Était-ce attendu que le virus provoquant le Covid-19 mute ?

Morgane Bomsel : Les mutations sont des choses normales. Jusqu'à maintenant, nous avons détecté une trentaine de mutations. Il n'y a d'ailleurs pas de raison que nous n'en ayons pas observées en France. Mais elles ne semblent pas affecter le comportement du virus : il n'est pas plus infectieux, ni moins. Suivant le type de virus, les mutations sont plus ou moins nombreuses. Par exemple, le VIH mute beaucoup, 40 ou 50 fois plus que ce coronavirus.

Nous n'avons pas beaucoup de raisons de penser que cela pourrait affecter l'efficacité du vaccin
Morgane Bomsel, virologue

À quoi sont-elles dues ?

Les mutations proviennent du mécanisme de production du virus. Le Sars-Cov-2 est un virus à ARN, un code qui doit être traduit en protéines. Le problème intervient pendant la traduction, au cours de laquelle il peut y avoir quelques erreurs, puisque les mécanismes de réplication ne sont pas totalement fiables. Ce sont ces petites erreurs qui créent les mutations.

Les mutations "pourraient remettre en cause l'efficacité du vaccin", estime Jean-François Delfraissy. Pourquoi ?

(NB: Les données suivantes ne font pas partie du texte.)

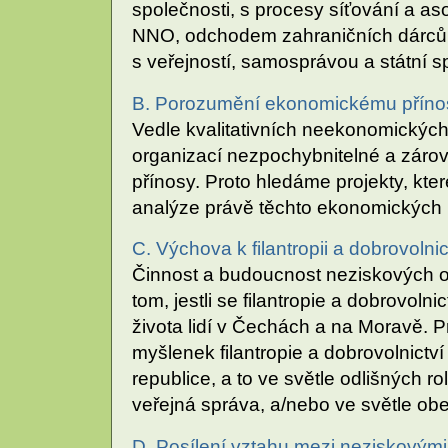
společnosti, s procesy síťování a a
NNO, odchodem zahraničních dárců
s veřejností, samosprávou a státní s
B. Porozumění ekonomickému přínos
Vedle kvalitativních neekonomickýc
organizací nezpochybnitelné a záro
přínosy. Proto hledáme projekty, kte
analýze právě těchto ekonomických 
C. Výchova k filantropii a dobrovolnic
Činnost a budoucnost neziskových o
tom, jestli se filantropie a dobrovoln
života lidí v Čechách a na Moravě. P
myšlenek filantropie a dobrovolnict
republice, a to ve světle odlišných ro
veřejná správa, a/nebo ve světle ob
D. Posílení vztahu mezi neziskovými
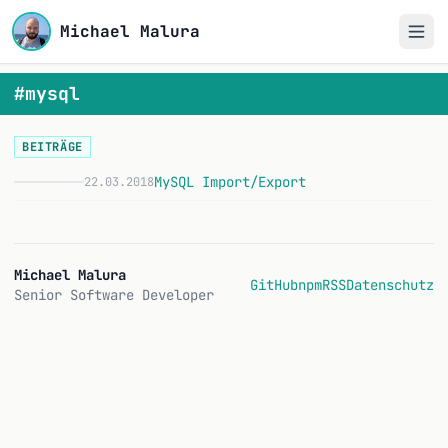
Michael Malura
#mysql
BEITRÄGE
MySQL Import/Export
22.03.2018
M
Michael Malura
GitHub
npm
RSS
Datenschutz
Senior Software Developer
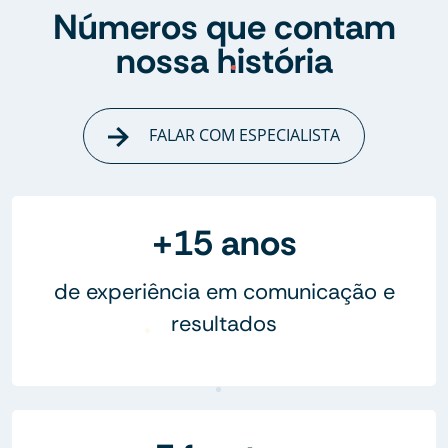
Números que contam
nossa história
FALAR COM ESPECIALISTA
+15 anos
de experiência em comunicação e
resultados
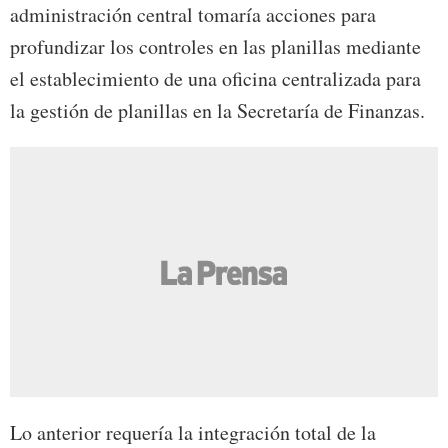
administración central tomaría acciones para
profundizar los controles en las planillas mediante
el establecimiento de una oficina centralizada para
la gestión de planillas en la Secretaría de Finanzas.
Lo anterior requería la integración total de la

Les mutations pourraient effectivement limiter l'efficacité du vaccin si elles figurent à l'endroit que reconnaissent les anticorps protecteurs. C'est ce que nous appelons des mutations d'échappement : le virus se débrouille pour échapper aux anticorps. En revanche, si ce ne sont pas des mutations d'échappement, tout va bien.

Actuellement, de quelle nature les mutations semblent-elles être ?

J'avais étudié le problème lors de la transmission du vison à l'Homme. Il y a deux semaines, les mutations étaient effectivement constatées, mais nous n'avons pas vu d'effet sur l'infectiosité du virus, ni dans un sens ni dans l'autre. A priori, nous n'avons pas donc beaucoup de raisons de penser que cela pourrait affecter l'efficacité du vaccin.

Comment pourrions-nous en être certains ?

Les virus vivent depuis des millions d'années et persistent par ces mutations. Il faut donc être assez malin pour induire une immunité qui bloque complètement ces possibilités d'échappement. Actuellement, nous disposons des anticorps produits par des milliers de patients immunisés. Nous pourrions prendre leurs anticorps et regarder, in vitro, si l'immunité développée chez des personnes vaccinées est affectée par cette mutation, ou non.